TASK DETAILS - Give every line of the records below as a numbered list, omitting blank lines and leaving out the pictures.

[Opening ENTRIES SHOWN section]

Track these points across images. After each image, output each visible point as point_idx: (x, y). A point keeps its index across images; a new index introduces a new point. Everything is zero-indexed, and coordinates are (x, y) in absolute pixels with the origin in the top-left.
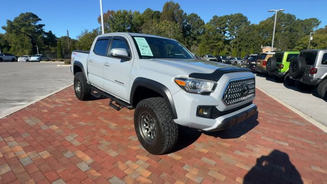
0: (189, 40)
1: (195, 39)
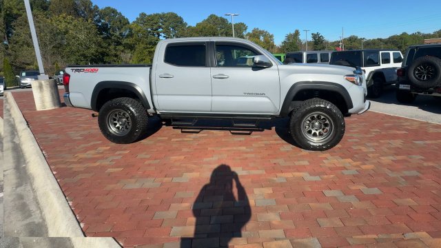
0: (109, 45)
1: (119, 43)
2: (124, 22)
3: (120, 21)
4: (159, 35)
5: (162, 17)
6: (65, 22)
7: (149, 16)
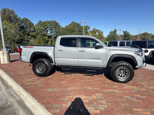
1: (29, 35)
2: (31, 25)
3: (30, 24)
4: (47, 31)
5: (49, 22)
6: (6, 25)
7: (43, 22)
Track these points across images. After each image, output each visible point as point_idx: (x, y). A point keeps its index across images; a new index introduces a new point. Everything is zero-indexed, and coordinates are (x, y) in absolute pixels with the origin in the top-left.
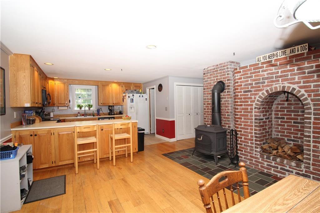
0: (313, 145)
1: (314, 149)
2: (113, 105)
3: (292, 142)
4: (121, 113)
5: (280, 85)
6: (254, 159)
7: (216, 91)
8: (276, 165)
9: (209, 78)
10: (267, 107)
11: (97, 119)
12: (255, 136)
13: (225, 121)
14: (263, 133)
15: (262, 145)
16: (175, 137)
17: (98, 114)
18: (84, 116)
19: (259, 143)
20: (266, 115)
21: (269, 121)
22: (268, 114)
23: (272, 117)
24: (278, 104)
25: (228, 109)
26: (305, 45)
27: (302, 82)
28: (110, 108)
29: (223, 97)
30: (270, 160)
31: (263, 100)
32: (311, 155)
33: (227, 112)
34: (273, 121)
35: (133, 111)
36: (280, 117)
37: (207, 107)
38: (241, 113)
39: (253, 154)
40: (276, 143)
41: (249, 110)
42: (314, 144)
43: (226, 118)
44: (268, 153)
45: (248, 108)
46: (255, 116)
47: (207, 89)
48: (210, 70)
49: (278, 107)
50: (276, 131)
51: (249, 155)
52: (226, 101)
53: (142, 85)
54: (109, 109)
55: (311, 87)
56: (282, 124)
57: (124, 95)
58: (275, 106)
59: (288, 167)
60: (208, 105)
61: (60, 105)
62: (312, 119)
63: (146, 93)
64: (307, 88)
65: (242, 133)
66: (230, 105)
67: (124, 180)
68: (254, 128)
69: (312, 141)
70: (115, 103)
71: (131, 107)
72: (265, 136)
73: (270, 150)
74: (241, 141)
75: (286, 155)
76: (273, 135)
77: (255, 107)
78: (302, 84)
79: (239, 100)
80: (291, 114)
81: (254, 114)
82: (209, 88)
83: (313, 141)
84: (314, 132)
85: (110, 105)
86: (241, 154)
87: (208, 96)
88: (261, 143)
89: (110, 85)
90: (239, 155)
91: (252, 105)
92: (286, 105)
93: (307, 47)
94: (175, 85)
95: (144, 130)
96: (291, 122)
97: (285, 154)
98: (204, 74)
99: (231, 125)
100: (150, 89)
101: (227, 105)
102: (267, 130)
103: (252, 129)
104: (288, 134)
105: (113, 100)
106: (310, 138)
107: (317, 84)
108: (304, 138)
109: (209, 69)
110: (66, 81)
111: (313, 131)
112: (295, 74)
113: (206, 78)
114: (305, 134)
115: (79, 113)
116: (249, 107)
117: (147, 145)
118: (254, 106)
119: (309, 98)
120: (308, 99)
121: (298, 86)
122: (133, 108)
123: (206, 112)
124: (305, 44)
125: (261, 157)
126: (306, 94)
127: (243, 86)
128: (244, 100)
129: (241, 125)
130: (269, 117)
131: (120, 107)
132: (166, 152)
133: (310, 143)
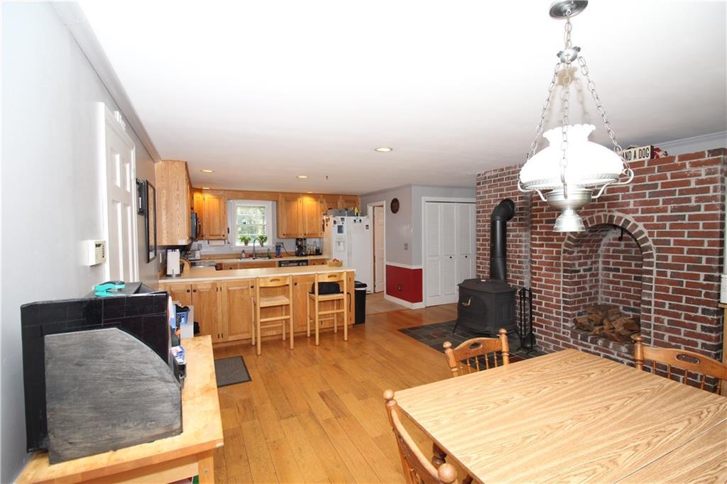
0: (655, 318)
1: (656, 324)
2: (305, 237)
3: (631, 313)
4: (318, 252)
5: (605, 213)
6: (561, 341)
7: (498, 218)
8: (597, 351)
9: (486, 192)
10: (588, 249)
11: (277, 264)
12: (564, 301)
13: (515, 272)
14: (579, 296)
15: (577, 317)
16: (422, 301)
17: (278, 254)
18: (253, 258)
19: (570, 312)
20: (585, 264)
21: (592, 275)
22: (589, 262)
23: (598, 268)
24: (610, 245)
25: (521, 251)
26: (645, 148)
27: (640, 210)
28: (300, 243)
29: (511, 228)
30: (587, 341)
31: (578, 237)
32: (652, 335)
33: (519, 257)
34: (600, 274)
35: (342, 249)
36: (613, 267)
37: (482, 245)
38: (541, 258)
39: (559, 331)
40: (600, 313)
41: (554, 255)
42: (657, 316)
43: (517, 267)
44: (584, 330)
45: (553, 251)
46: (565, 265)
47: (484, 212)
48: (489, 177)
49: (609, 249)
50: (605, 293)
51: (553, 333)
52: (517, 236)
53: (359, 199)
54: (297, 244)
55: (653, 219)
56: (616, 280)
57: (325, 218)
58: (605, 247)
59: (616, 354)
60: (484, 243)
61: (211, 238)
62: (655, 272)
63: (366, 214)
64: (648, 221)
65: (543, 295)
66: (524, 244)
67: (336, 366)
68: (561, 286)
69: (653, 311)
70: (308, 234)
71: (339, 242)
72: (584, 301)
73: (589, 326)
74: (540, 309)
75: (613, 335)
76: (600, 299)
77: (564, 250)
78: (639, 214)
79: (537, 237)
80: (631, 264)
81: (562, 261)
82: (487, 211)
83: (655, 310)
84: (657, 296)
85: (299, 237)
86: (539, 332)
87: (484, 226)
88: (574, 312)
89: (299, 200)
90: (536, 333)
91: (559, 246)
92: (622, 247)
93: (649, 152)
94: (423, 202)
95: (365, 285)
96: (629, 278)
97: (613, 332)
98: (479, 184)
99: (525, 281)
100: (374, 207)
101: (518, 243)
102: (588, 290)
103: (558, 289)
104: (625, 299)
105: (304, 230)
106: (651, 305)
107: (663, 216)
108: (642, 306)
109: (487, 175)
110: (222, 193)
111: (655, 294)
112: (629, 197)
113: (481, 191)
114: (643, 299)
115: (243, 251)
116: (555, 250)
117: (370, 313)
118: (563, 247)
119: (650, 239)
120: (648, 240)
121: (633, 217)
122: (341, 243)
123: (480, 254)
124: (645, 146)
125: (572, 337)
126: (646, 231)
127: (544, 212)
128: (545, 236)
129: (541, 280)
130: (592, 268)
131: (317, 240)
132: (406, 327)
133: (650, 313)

[Closing ENTRIES SHOWN section]

WRITTEN ANSWER -
1. Track these points across images. After each image, output each visible point as point_idx: (x, y). A point keeps its index across images; a new index introduces a new point. Everything is zero-indexed, and coordinates are (x, y) in absolute pixels with the origin in the top-left.
2. 0: (189, 40)
3. 1: (195, 39)
4. 0: (109, 45)
5. 1: (119, 43)
6. 2: (124, 22)
7. 3: (120, 21)
8. 4: (159, 35)
9. 5: (162, 17)
10. 6: (65, 22)
11. 7: (149, 16)
12. 1: (29, 35)
13. 2: (31, 25)
14. 3: (30, 24)
15. 4: (47, 31)
16. 5: (49, 22)
17. 6: (6, 25)
18. 7: (43, 22)
19. Track these points across images. After each image, output each visible point as point_idx: (x, y). A point keeps its index across images; a new index introduces a new point. Everything is zero-indexed, and coordinates are (x, y) in absolute pixels with the origin in the top-left.
20. 0: (313, 145)
21. 1: (314, 149)
22. 2: (113, 105)
23. 3: (292, 142)
24. 4: (121, 113)
25. 5: (280, 85)
26. 6: (254, 159)
27. 7: (216, 91)
28. 8: (276, 165)
29. 9: (209, 78)
30. 10: (267, 107)
31. 11: (97, 119)
32. 12: (255, 136)
33. 13: (225, 121)
34. 14: (263, 133)
35. 15: (262, 145)
36. 16: (175, 137)
37. 17: (98, 114)
38. 18: (84, 116)
39. 19: (259, 143)
40. 20: (266, 115)
41. 21: (269, 121)
42. 22: (268, 114)
43. 23: (272, 117)
44. 24: (278, 104)
45. 25: (228, 109)
46. 26: (305, 45)
47. 27: (302, 82)
48. 28: (110, 108)
49. 29: (223, 97)
50. 30: (270, 160)
51. 31: (263, 100)
52. 32: (311, 155)
53. 33: (227, 112)
54. 34: (273, 121)
55. 35: (133, 111)
56. 36: (280, 117)
57. 37: (207, 107)
58. 38: (241, 113)
59. 39: (253, 154)
60. 40: (276, 143)
61. 41: (249, 110)
62. 42: (314, 144)
63. 43: (226, 118)
64. 44: (268, 153)
65. 45: (248, 108)
66. 46: (255, 116)
67. 47: (207, 89)
68. 48: (210, 70)
69. 49: (278, 107)
70. 50: (276, 131)
71. 51: (249, 155)
72. 52: (226, 101)
73. 53: (142, 85)
74. 54: (109, 109)
75. 55: (311, 87)
76. 56: (282, 124)
77. 57: (124, 95)
78. 58: (275, 106)
79. 59: (288, 167)
80. 60: (208, 105)
81. 61: (60, 105)
82. 62: (312, 119)
83. 63: (146, 93)
84. 64: (307, 88)
85. 65: (242, 133)
86. 66: (230, 105)
87. 67: (124, 180)
88. 68: (254, 128)
89. 69: (312, 141)
90. 70: (115, 103)
91. 71: (131, 107)
92. 72: (265, 136)
93. 73: (270, 150)
94. 74: (241, 141)
95. 75: (286, 155)
96. 76: (273, 135)
97. 77: (255, 107)
98. 78: (302, 84)
99. 79: (239, 100)
100. 80: (291, 114)
101. 81: (254, 114)
102. 82: (209, 88)
103. 83: (313, 141)
104. 84: (314, 132)
105. 85: (110, 105)
106. 86: (241, 154)
107. 87: (208, 96)
108. 88: (261, 143)
109. 89: (110, 85)
110. 90: (239, 155)
111. 91: (252, 105)
112. 92: (286, 105)
113. 93: (307, 47)
114. 94: (175, 85)
115. 95: (144, 130)
116. 96: (291, 122)
117. 97: (285, 154)
118. 98: (204, 74)
119. 99: (231, 125)
120. 100: (150, 89)
121. 101: (227, 105)
122. 102: (267, 130)
123. 103: (252, 129)
124. 104: (288, 134)
125. 105: (113, 100)
126. 106: (310, 138)
127. 107: (317, 84)
128. 108: (304, 138)
129. 109: (209, 69)
130. 110: (66, 81)
131. 111: (313, 131)
132. 112: (295, 74)
133. 113: (206, 78)
134. 114: (305, 134)
135. 115: (79, 113)
136. 116: (249, 107)
137. 117: (147, 145)
138. 118: (254, 106)
139. 119: (309, 98)
140. 120: (308, 99)
141. 121: (298, 86)
142. 122: (133, 108)
143. 123: (206, 112)
144. 124: (305, 44)
145. 125: (261, 157)
146. 126: (306, 94)
147. 127: (243, 86)
148. 128: (244, 100)
149. 129: (241, 125)
150. 130: (269, 117)
151. 131: (120, 107)
152. 132: (166, 152)
153. 133: (310, 143)
154. 0: (655, 318)
155. 1: (656, 324)
156. 2: (305, 237)
157. 3: (631, 313)
158. 4: (318, 252)
159. 5: (605, 213)
160. 6: (561, 341)
161. 7: (498, 218)
162. 8: (597, 351)
163. 9: (486, 192)
164. 10: (588, 249)
165. 11: (277, 264)
166. 12: (564, 301)
167. 13: (515, 272)
168. 14: (579, 296)
169. 15: (577, 317)
170. 16: (422, 301)
171. 17: (278, 254)
172. 18: (253, 258)
173. 19: (570, 312)
174. 20: (585, 264)
175. 21: (592, 275)
176. 22: (589, 262)
177. 23: (598, 268)
178. 24: (610, 245)
179. 25: (521, 251)
180. 26: (645, 148)
181. 27: (640, 210)
182. 28: (300, 243)
183. 29: (511, 228)
184. 30: (587, 341)
185. 31: (578, 237)
186. 32: (652, 335)
187. 33: (519, 257)
188. 34: (600, 274)
189. 35: (342, 249)
190. 36: (613, 267)
191. 37: (482, 245)
192. 38: (541, 258)
193. 39: (559, 331)
194. 40: (600, 313)
195. 41: (554, 255)
196. 42: (657, 316)
197. 43: (517, 267)
198. 44: (584, 330)
199. 45: (553, 251)
200. 46: (565, 265)
201. 47: (484, 212)
202. 48: (489, 177)
203. 49: (609, 249)
204. 50: (605, 293)
205. 51: (553, 333)
206. 52: (517, 236)
207. 53: (359, 199)
208. 54: (297, 244)
209. 55: (653, 219)
210. 56: (616, 280)
211. 57: (325, 218)
212. 58: (605, 247)
213. 59: (616, 354)
214. 60: (484, 243)
215. 61: (211, 238)
216. 62: (655, 272)
217. 63: (366, 214)
218. 64: (648, 221)
219. 65: (543, 295)
220. 66: (524, 244)
221. 67: (336, 366)
222. 68: (561, 286)
223. 69: (653, 311)
224. 70: (308, 234)
225. 71: (339, 242)
226. 72: (584, 301)
227. 73: (589, 326)
228. 74: (540, 309)
229. 75: (613, 335)
230. 76: (600, 299)
231. 77: (564, 250)
232. 78: (639, 214)
233. 79: (537, 237)
234. 80: (631, 264)
235. 81: (562, 261)
236. 82: (487, 211)
237. 83: (655, 310)
238. 84: (657, 296)
239. 85: (299, 237)
240. 86: (539, 332)
241. 87: (484, 226)
242. 88: (574, 312)
243. 89: (299, 200)
244. 90: (536, 333)
245. 91: (559, 246)
246. 92: (622, 247)
247. 93: (649, 152)
248. 94: (423, 202)
249. 95: (365, 285)
250. 96: (629, 278)
251. 97: (613, 332)
252. 98: (479, 184)
253. 99: (525, 281)
254. 100: (374, 207)
255. 101: (518, 243)
256. 102: (588, 290)
257. 103: (558, 289)
258. 104: (625, 299)
259. 105: (304, 230)
260. 106: (651, 305)
261. 107: (663, 216)
262. 108: (642, 306)
263. 109: (487, 175)
264. 110: (222, 193)
265. 111: (655, 294)
266. 112: (629, 197)
267. 113: (481, 191)
268. 114: (643, 299)
269. 115: (243, 251)
270. 116: (555, 250)
271. 117: (370, 313)
272. 118: (563, 247)
273. 119: (650, 239)
274. 120: (648, 240)
275. 121: (633, 217)
276. 122: (341, 243)
277. 123: (480, 254)
278. 124: (645, 146)
279. 125: (572, 337)
280. 126: (646, 231)
281. 127: (544, 212)
282. 128: (545, 236)
283. 129: (541, 280)
284. 130: (592, 268)
285. 131: (317, 240)
286. 132: (406, 327)
287. 133: (650, 313)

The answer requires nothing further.